Job
Print every one of the records below verbatim, reproducing each line without alteration.

Records from a dataset:
- Opening Delimiter -
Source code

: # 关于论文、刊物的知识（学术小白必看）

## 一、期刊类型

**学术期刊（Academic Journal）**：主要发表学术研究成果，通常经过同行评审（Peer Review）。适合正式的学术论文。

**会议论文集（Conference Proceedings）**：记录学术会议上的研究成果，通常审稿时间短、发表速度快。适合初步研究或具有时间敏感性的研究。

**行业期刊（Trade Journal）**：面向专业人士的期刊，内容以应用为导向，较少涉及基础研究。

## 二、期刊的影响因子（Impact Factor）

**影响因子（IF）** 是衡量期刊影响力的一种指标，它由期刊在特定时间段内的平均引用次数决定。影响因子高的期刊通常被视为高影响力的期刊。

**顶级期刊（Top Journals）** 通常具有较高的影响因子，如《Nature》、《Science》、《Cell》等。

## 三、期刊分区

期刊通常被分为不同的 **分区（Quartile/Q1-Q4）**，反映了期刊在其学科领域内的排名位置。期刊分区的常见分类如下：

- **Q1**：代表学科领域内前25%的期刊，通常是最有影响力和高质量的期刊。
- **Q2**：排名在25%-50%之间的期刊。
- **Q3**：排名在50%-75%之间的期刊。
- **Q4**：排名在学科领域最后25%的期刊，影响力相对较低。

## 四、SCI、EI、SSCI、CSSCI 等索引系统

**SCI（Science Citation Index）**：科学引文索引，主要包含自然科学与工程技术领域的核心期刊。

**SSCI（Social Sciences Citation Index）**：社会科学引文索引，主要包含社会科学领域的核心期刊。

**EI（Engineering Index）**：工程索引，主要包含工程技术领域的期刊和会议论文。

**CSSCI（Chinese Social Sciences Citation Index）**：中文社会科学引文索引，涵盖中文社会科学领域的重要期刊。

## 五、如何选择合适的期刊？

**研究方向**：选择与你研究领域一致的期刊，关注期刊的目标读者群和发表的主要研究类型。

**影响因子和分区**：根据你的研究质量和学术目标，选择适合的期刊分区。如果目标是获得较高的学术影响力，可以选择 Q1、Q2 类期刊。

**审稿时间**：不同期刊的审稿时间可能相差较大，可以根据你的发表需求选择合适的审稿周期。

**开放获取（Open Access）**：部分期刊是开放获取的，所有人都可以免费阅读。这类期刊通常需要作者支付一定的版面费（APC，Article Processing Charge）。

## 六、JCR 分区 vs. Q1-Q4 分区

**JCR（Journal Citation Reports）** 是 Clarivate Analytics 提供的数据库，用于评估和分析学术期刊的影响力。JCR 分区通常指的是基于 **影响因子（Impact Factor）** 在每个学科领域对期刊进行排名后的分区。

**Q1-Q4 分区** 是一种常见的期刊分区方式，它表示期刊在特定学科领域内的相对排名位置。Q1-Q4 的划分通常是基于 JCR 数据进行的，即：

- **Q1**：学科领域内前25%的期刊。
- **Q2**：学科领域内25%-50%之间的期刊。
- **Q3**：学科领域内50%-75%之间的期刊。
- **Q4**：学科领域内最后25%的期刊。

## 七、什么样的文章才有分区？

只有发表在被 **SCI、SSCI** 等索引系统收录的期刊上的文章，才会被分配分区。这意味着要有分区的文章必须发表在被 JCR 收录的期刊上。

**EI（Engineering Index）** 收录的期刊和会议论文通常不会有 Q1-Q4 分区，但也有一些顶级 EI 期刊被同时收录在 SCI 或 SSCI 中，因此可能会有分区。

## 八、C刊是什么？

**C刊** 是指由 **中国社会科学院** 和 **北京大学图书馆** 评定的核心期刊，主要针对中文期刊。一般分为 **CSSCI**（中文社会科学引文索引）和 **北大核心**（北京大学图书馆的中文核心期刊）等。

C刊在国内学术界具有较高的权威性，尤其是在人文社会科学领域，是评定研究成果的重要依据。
- Closing Delimiter -
Answer for this exercise
Source code

: # 关于论文、刊物的知识（学术小白必看）

## 一、期刊类型

**学术期刊（Academic Journal）**：主要发表学术研究成果，通常经过同行评审（Peer Review）。适合正式的学术论文。

**会议论文集（Conference Proceedings）**：记录学术会议上的研究成果，通常审稿时间短、发表速度快。适合初步研究或具有时间敏感性的研究。

**行业期刊（Trade Journal）**：面向专业人士的期刊，内容以应用为导向，较少涉及基础研究。

## 二、期刊的影响因子（Impact Factor）

**影响因子（IF）** 是衡量期刊影响力的一种指标，它由期刊在特定时间段内的平均引用次数决定。影响因子高的期刊通常被视为高影响力的期刊。

**顶级期刊（Top Journals）** 通常具有较高的影响因子，如《Nature》、《Science》、《Cell》等。

## 三、期刊分区

期刊通常被分为不同的 **分区（Quartile/Q1-Q4）**，反映了期刊在其学科领域内的排名位置。期刊分区的常见分类如下：

- **Q1**：代表学科领域内前25%的期刊，通常是最有影响力和高质量的期刊。
- **Q2**：排名在25%-50%之间的期刊。
- **Q3**：排名在50%-75%之间的期刊。
- **Q4**：排名在学科领域最后25%的期刊，影响力相对较低。

## 四、SCI、EI、SSCI、CSSCI 等索引系统

**SCI（Science Citation Index）**：科学引文索引，主要包含自然科学与工程技术领域的核心期刊。

**SSCI（Social Sciences Citation Index）**：社会科学引文索引，主要包含社会科学领域的核心期刊。

**EI（Engineering Index）**：工程索引，主要包含工程技术领域的期刊和会议论文。

**CSSCI（Chinese Social Sciences Citation Index）**：中文社会科学引文索引，涵盖中文社会科学领域的重要期刊。

## 五、如何选择合适的期刊？

**研究方向**：选择与你研究领域一致的期刊，关注期刊的目标读者群和发表的主要研究类型。

**影响因子和分区**：根据你的研究质量和学术目标，选择适合的期刊分区。如果目标是获得较高的学术影响力，可以选择 Q1、Q2 类期刊。

**审稿时间**：不同期刊的审稿时间可能相差较大，可以根据你的发表需求选择合适的审稿周期。

**开放获取（Open Access）**：部分期刊是开放获取的，所有人都可以免费阅读。这类期刊通常需要作者支付一定的版面费（APC，Article Processing Charge）。

## 六、JCR 分区 vs. Q1-Q4 分区

**JCR（Journal Citation Reports）** 是 Clarivate Analytics 提供的数据库，用于评估和分析学术期刊的影响力。JCR 分区通常指的是基于 **影响因子（Impact Factor）** 在每个学科领域对期刊进行排名后的分区。

**Q1-Q4 分区** 是一种常见的期刊分区方式，它表示期刊在特定学科领域内的相对排名位置。Q1-Q4 的划分通常是基于 JCR 数据进行的，即：

- **Q1**：学科领域内前25%的期刊。
- **Q2**：学科领域内25%-50%之间的期刊。
- **Q3**：学科领域内50%-75%之间的期刊。
- **Q4**：学科领域内最后25%的期刊。

## 七、什么样的文章才有分区？

只有发表在被 **SCI、SSCI** 等索引系统收录的期刊上的文章，才会被分配分区。这意味着要有分区的文章必须发表在被 JCR 收录的期刊上。

**EI（Engineering Index）** 收录的期刊和会议论文通常不会有 Q1-Q4 分区，但也有一些顶级 EI 期刊被同时收录在 SCI 或 SSCI 中，因此可能会有分区。

## 八、C刊是什么？

**C刊** 是指由 **中国社会科学院** 和 **北京大学图书馆** 评定的核心期刊，主要针对中文期刊。一般分为 **CSSCI**（中文社会科学引文索引）和 **北大核心**（北京大学图书馆的中文核心期刊）等。

C刊在国内学术界具有较高的权威性，尤其是在人文社会科学领域，是评定研究成果的重要依据。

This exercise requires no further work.